In 1964, herb van gall became a young physician. He served in the American public health department prison hospital in the city of Texas. At the time, he witnessed the failure of the prevailing moral concept in solving the drug problem - the use of drugs as a social aberration, or punishment of drug addicts, or attempts to change their behavior through "work therapy" or other unsuccessful ways. Nine out of ten patients relapse within three months after community re-entry. Herb is well aware of the need for a science on addiction to replace prejudice and ignorance of the past and to inform more treatments with compassionate and psychiatric knowledge.
Although he plans to pursue a more standard psychiatry career after returning to Yale in 1966, friends, colleagues and strangers who seek help from addictive patients or children turn to him as an addictive expert, and he realizes that he needs to continue the work he started in Lexington. In New haven, he advocated and implemented community treatment despite opposition from many colleagues and rehabilitation circles, and used methadone for opioid addicts. He was also one of the pioneers in the treatment of opioid addiction with naltrexone, an opioid antagonist. These drugs are still two pillars of effective opioid addiction treatment.

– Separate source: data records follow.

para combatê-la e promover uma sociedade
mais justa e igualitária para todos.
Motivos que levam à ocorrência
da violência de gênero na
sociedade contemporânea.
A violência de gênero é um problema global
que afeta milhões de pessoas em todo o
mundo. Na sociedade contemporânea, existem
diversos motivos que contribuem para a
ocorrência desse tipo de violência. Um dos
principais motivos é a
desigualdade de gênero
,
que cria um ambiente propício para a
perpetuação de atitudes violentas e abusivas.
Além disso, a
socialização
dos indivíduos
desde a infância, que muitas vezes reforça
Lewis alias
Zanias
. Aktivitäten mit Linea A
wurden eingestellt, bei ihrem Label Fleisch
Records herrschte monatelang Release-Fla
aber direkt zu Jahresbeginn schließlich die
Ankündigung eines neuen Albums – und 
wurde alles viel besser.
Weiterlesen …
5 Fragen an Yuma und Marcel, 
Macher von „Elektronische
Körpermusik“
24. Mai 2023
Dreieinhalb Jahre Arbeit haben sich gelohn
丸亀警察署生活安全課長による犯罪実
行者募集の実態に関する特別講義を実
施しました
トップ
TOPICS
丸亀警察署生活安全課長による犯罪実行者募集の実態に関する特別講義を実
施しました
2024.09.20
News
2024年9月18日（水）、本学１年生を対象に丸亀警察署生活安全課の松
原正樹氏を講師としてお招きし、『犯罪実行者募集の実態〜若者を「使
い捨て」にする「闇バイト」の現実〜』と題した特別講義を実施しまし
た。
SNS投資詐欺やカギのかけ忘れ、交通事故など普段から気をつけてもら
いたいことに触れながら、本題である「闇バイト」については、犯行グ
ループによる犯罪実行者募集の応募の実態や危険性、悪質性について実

In 1989, herb was invited to serve as deputy director of the first White House National Drug Control Policy Office (ONDCP). He used his position to help develop expanded drugs.educationThe policy of prevention and treatment. NIDA, for example, came under fire from the Reagan administration for supporting methadone treatment, so ONDCP published a white paper that scientifically supported the use of methadone to treat addiction, winning the legitimacy of a still widespread approach to replacing old addiction, both in Washington and in the wider world. Herb and his ONDCP colleagues have also expanded the range of two of the most important sources of data used by epidemiologists in our field.
Although Herb has made countless scientific and policy achievements in his career, he told addiction historian William White (William White), that his main contribution was his spiritual legacy-a younger generation of researchers inherited his work and enthusiasm. Everyone in the field of addiction was moved by his wisdom, generosity and warmth. Like many people who know him, I will miss not only his valuable advice, but also his generous friendship.